====== Page excerpt ======
Cosco Agrees to Buy Orient Overseas for $6.3 Billion in Cash

Jul 16, 2017 7:50 pm ET

(Bloomberg) -- China’s state-owned Cosco Shipping Holdings Ltd. and a unit offered to buy Orient Overseas International Ltd., Hong Kong’s biggest container shipping line, to create the world’s third-largest box carrier in a deal valued at about $6.3 billion.

Cosco and Shanghai International Port Group Co. will pay HK$78.67 in cash to all shareholders of Orient Overseas by way of a “pre-conditional voluntary general offer,” they said in an exchange filing Sunday. If the offer is accepted in full, the two will have to pay about HK$49.2 billion ($6.3 billion) to close the transaction, they said.

A successful deal would create an entity bigger than France’s CMA CGM SA, adding to a string of consolidation the industry has seen to help fight overcapacity and depressed freight rates. Last year, following the collapse of South Korea’s Hanjin Shipping Co., three Japanese rivals announced a mega merger, while Hamburg Sud was taken over by A.P. Moller-Maersk A/S.

Former Hong Kong Chief Executive Tung Chee-hwa’s family controls Orient Overseas International with about 69 percent holding. Shares of the company have rallied almost 90 percent this year in Hong Kong, boosting its market value to $4.8 billion. The advance compares with a 15 percent gain in the benchmark Hang Seng Index.
======
**Exercise requirements**.
1) Reproduce the Cosco article word for word, beginning at the words "Former Hong Kong" and stopping after "Hang Seng Index.".
2) Summarize the Cosco article in two sentences.
The data after this point is separate material with no connection to the Cosco article.
====== Material provided ======
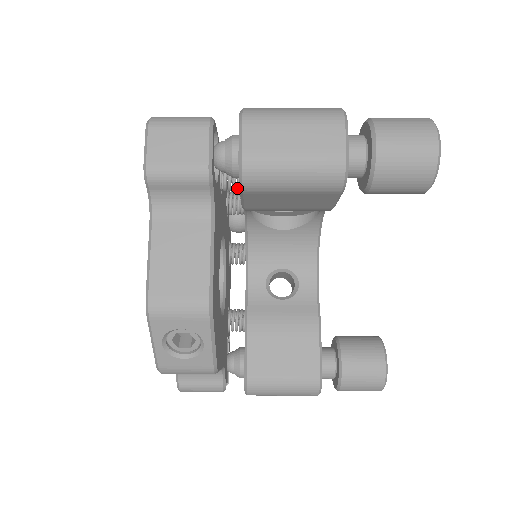
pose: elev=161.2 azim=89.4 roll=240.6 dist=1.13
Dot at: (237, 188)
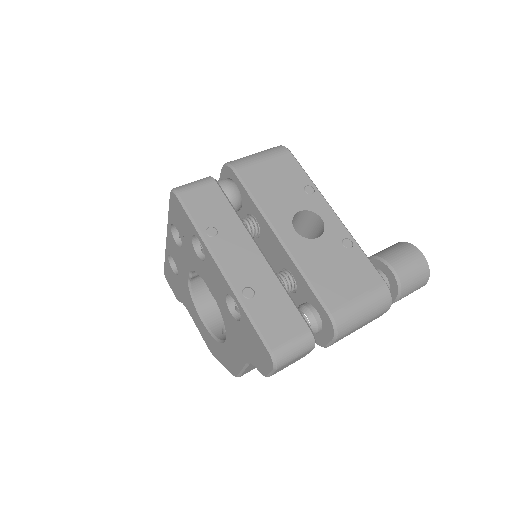
Dot at: occluded
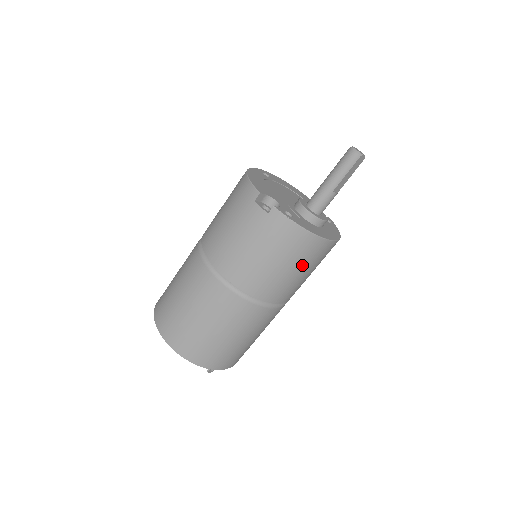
======
**Worked solutions**.
1)
Former Hong Kong Chief Executive Tung Chee-hwa’s family controls Orient Overseas International with about 69 percent holding. Shares of the company have rallied almost 90 percent this year in Hong Kong, boosting its market value to $4.8 billion. The advance compares with a 15 percent gain in the benchmark Hang Seng Index.

2) Cosco Shipping Holdings and Shanghai International Port Group offered HK$78.67 per share in cash for Orient Overseas International, Hong Kong's biggest container shipping line, in a deal worth about $6.3 billion if fully accepted. The deal would create the world's third-largest box carrier, bigger than France's CMA CGM, and would add to a string of industry consolidation meant to fight overcapacity and depressed freight rates.